With regards to the desirability of the binary formats over an XML format, I personally think that it is a no-brainer to allow developers to use any of the really good XML programming APIs, instead of munging around in a binary file. The CTO of ThinkFree (www.thinkfree.com) indicated that it was far easier to work with Open XML than the binary formats, and his company has done extensive work with both.
I think that your assertion regarding binary format files would be better preserved as PDF is not correct. It certainly is not what we hear from our customers.
And finally, regarding your comment about WinZip, sarcasm is not the most effective tool to convince people. I'd like to invite you to move the discussion up a level. Let's argue with supported assertions, politely phrased opinions, etc. :)
"What we're trying to do here is to provide the most seamless way forward for all these people who have binary documents."
Even a plane going in a circle around the planet is going 'forward'. Forward is a direction in the context of a destination.
What is the destination that MSO-XML and ECMA(...) were designed for? Re-representing exisiting docs on its own is a useless destination.
"IBM would rather force people to convert to ODF, and then sell consulting services to aleve(sic) their pain."
Wouldn't Microsoft be in a much better position to sell consulting services?
Mine - "MS Binary-format files would have been better off being preserved as PDFs" Yours - "it is a no-brainer to allow developers to use any of the really good XML programming APIs, instead of munging around in a binary file."
Another orthogonal answer. I wrote of preserving documents, you reply about creating documents.
ThinkFree supports saving as PDF. Their Flash presentation has a number of errors as well, some spelling, esp slide #5/11. Is ThinkFree "the compatible" alternative to Office? The first three bullets on slide #9 are interesting as well.
A company offering professional support should be able to produce a professional advertisement. Likewise a poor presentation suggests a lack of attention to detail. Not a good reference.
Still no size of the zipped spec?
I asked someone - Gray Knowlton - why the zipped version of a '97 doc was smaller than the same-version of an '07 docx, given that zip is used to compress it and smaller file size was one benefit of MSO-XML.

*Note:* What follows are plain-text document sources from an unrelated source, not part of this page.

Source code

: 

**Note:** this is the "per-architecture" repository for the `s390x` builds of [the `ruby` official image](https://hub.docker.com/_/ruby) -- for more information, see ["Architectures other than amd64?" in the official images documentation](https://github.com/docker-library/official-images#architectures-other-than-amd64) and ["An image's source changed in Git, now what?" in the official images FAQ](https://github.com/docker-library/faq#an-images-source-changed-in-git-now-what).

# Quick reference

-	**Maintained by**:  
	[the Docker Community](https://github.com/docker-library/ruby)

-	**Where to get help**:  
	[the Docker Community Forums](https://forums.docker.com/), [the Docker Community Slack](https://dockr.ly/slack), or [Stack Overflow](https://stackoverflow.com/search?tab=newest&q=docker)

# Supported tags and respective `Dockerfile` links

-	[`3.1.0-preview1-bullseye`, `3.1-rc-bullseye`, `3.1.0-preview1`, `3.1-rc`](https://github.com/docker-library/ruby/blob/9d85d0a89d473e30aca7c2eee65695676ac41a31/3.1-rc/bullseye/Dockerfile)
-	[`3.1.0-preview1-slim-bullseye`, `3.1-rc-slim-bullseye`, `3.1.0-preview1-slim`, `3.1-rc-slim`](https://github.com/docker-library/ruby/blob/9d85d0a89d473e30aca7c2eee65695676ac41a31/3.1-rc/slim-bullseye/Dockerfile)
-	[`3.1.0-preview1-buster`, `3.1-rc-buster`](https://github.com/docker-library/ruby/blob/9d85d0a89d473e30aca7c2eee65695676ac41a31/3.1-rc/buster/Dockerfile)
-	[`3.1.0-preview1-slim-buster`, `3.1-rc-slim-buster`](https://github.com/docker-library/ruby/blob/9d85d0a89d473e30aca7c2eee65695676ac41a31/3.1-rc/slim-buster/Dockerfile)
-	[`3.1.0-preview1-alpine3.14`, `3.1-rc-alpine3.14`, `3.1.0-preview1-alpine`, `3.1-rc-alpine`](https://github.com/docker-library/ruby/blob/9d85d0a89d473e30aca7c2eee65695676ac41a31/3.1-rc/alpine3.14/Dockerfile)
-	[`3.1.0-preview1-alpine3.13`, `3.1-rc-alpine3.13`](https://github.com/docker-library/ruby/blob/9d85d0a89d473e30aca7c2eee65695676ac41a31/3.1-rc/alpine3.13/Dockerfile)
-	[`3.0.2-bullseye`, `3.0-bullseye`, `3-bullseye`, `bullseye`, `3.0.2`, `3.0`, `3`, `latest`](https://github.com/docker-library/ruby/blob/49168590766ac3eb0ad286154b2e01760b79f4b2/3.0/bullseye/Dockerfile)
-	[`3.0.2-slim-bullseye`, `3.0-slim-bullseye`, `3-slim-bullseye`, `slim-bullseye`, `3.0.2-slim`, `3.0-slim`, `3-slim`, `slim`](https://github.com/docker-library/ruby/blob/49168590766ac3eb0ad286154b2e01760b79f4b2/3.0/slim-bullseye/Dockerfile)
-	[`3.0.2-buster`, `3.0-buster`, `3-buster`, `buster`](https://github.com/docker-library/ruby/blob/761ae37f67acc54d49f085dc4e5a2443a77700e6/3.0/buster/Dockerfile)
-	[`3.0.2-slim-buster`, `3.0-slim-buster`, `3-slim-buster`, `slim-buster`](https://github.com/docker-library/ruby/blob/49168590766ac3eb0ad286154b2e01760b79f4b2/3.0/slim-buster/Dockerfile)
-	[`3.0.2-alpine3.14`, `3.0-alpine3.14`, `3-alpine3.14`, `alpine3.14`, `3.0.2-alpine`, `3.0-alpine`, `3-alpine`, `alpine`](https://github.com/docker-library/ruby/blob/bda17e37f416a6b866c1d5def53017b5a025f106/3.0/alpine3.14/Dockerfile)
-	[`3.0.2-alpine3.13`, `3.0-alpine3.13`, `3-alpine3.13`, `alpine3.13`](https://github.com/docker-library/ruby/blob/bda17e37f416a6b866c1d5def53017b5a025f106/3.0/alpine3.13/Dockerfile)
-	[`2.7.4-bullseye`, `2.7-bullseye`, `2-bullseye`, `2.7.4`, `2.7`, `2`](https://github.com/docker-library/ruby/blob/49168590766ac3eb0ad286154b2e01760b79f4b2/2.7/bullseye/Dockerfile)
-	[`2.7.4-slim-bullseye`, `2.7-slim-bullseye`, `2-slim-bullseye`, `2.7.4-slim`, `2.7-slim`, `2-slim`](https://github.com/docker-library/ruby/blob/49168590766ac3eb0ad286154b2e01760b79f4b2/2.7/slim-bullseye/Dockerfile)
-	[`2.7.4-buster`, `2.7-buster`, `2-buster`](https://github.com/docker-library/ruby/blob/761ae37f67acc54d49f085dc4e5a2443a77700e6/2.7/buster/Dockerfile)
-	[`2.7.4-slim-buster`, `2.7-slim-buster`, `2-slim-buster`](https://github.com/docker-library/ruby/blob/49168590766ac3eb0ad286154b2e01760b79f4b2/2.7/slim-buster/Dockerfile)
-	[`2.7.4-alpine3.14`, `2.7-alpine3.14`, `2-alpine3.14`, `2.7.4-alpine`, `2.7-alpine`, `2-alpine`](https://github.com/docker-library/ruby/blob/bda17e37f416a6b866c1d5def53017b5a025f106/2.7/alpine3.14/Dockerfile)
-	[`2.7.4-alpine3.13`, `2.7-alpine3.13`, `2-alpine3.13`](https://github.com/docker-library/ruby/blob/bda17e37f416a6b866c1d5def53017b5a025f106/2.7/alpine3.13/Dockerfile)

The answer was somthing about robustness.
Then I thought - un-zip and re-zip the docx. Ta-da -20% smaller than the original .docx file and a little smaller than the zipped '97 .doc.
So I asked what was left out of the .docx file that was in the '97, as compression is limited by the true information content.
No answer from Gary.
Weren't you sarcastic to begin with - "About the length of the spec when zipped, I'm sure that you know how to run WinZip ;)?" Complete with emoticon and all. It looks intended to be demeaning.
The ratification question is still up for answer also. Java has no ISO spec, but it seems to do as well as MSO-XML would have done by simply publishing MSO-XML via the Web.
Again, why was ratification so important?
Dave S., I hate to butt in, but Eric pretty clearly answered your concern about whether it's better to store documents as PDF or in an editable format: `I think that your assertion regarding binary format files would be better preserved as PDF is not correct. It certainly is not what we hear from our customers.'
Obviously these are just opinions. If Eric were to provide a reference to a plausible sample survey done among customers, we could see for ourselves whether they prefer to edit documents or keep them archived forever. But then if it's the latter, where's the need for a format like ODF?